Amplification of RNA thus provides a means of measuring expression from genes transcribed at very low levels. In many cases the RNA concentration of an experimental sample is under the optimal required amount for synthesizing labeled cDNA for microarray analysis. MessageAmp is a viable technology for increasing the yield of useful probe and can greatly lower the starting amount of RNA required to produce biologically relevant signals.
This analysis calculates the average Euclidean distance between each point in a cluster and all the points in a neighboring cluster. The two clusters that are closest to each other (have the smallest average distance) are connected to form the higher order cluster. This data is represented as a dendrogram (tree graph) with the closest branches of the tree representing genes with similar gene expression patterns.
WPGMA (Weighted Pair Group Method with Arithmetic Mean)
WPGMA is a clustering technique used when the cluster sizes obtained (using UPGMA) are suspected to be greatly uneven. In this analysis the cluster is computed by weighing the data based on the number of objects contained in a given cluster.

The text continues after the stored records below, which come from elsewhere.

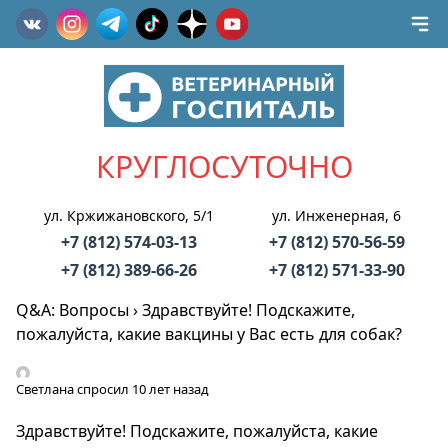
КРУГЛОСУТОЧНО
ул. Кржижановского, 5/1
ул. Инженерная, 6
+7 (812) 574-03-13
+7 (812) 570-56-59
+7 (812) 389-66-26
+7 (812) 571-33-90
Q&A: Вопросы
›
Здравствуйте! Подскажите,
пожалуйста, какие вакцины у Вас есть для собак?
Светлана
спросил 10 лет назад
Здравствуйте! Подскажите, пожалуйста, какие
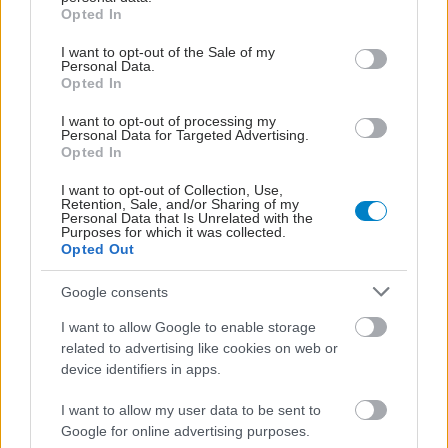
grant or deny consent to Google and its third-party tags to
Opted In
use your data for below specified purposes in below Google
consent section.
I want to opt-out of the Sale of my
Personal Data.
Opted In
I want to opt-out of processing my
Personal Data for Targeted Advertising.
Opted In
I want to opt-out of Collection, Use,
Retention, Sale, and/or Sharing of my
Personal Data that Is Unrelated with the
Purposes for which it was collected.
Opted Out
Google consents
I want to allow Google to enable storage
related to advertising like cookies on web or
device identifiers in apps.
I want to allow my user data to be sent to
Google for online advertising purposes.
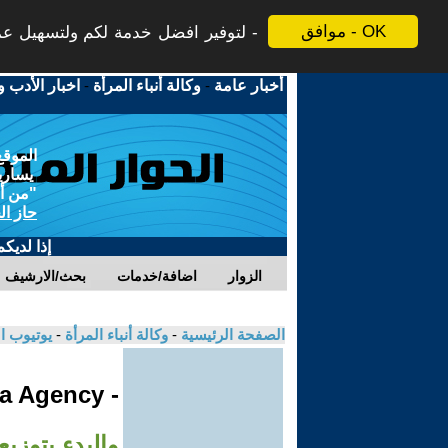
موافق - OK
لتوفير افضل خدمة لكم ولتسهيل عملي
أخبار عامة
-
وكالة أنباء المرأة
-
اخبار الأدب و
الموقع
يسارية
"من أج
حاز ال
إذا لديك
الزوار
اضافة/خدمات
بحث/الارشيف
الصفحة الرئيسية
-
وكالة أنباء المرأة
-
يوتيوب ا
- Jinha Agency
والبدء بتوزيع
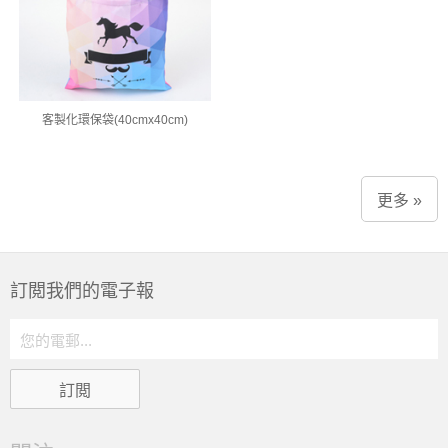
客製化環保袋(40cmx40cm)
更多 »
訂閲我們的電子報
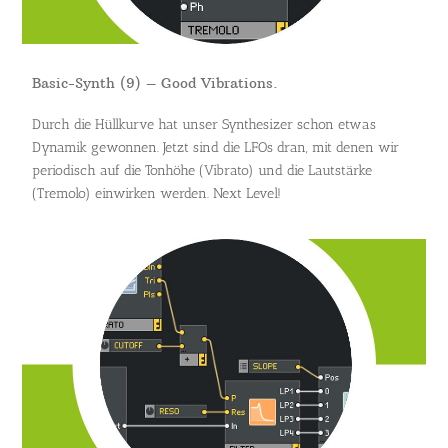
Basic-Synth (9) – Good Vibrations.
Durch die Hüllkurve hat unser Synthesizer schon etwas
Dynamik gewonnen. Jetzt sind die LFOs dran, mit denen wir
periodisch auf die Tonhöhe (Vibrato) und die Lautstärke
(Tremolo) einwirken werden. Next Level!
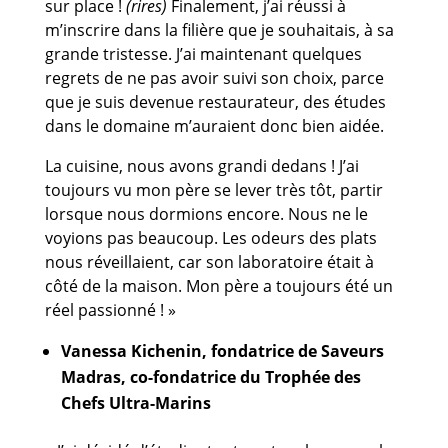
sur place !
(rires)
Finalement, j’ai réussi à
m’inscrire dans la filière que je souhaitais, à sa
grande tristesse. J’ai maintenant quelques
regrets de ne pas avoir suivi son choix, parce
que je suis devenue restaurateur, des études
dans le domaine m’auraient donc bien aidée.
La cuisine, nous avons grandi dedans ! J’ai
toujours vu mon père se lever très tôt, partir
lorsque nous dormions encore. Nous ne le
voyions pas beaucoup. Les odeurs des plats
nous réveillaient, car son laboratoire était à
côté de la maison. Mon père a toujours été un
réel passionné ! »
Vanessa Kichenin, fondatrice de Saveurs
Madras, co-fondatrice du Trophée des
Chefs Ultra-Marins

This method does not suffer from some of the problems associated with hierarchical clustering such as irrelevance of gene expression data as clustering progresses, or spurious results due to mistakes assigning clusters initially in the analysis (2). K-means analysis requires a prior knowledge of the number of clusters represented in the data, which is used to partition the data into clusters. Each element in the array is randomly assigned to a cluster and an average expression vector is calculated for each cluster. This vector is used to compute the average Euclidean distances between clusters. Elements are then moved between clusters and allowed to remain in a cluster if the new computed distance after reassignment is lower than the distance when assigned to the previous cluster. After reassignment the expression vector is recalculated for each cluster and this process is carried out iteratively until any further movement of the elements can increase the distance within and between clusters.
Analysis of Variance (ANOVA)
ANOVA measurements process the gene by gene fluctuations from the mean value and accounts for variance across samples. The p value indicates the overlap between samples - the smaller the 'p-value' the more distinct the sample tested and lesser the likelihood of overlap between samples.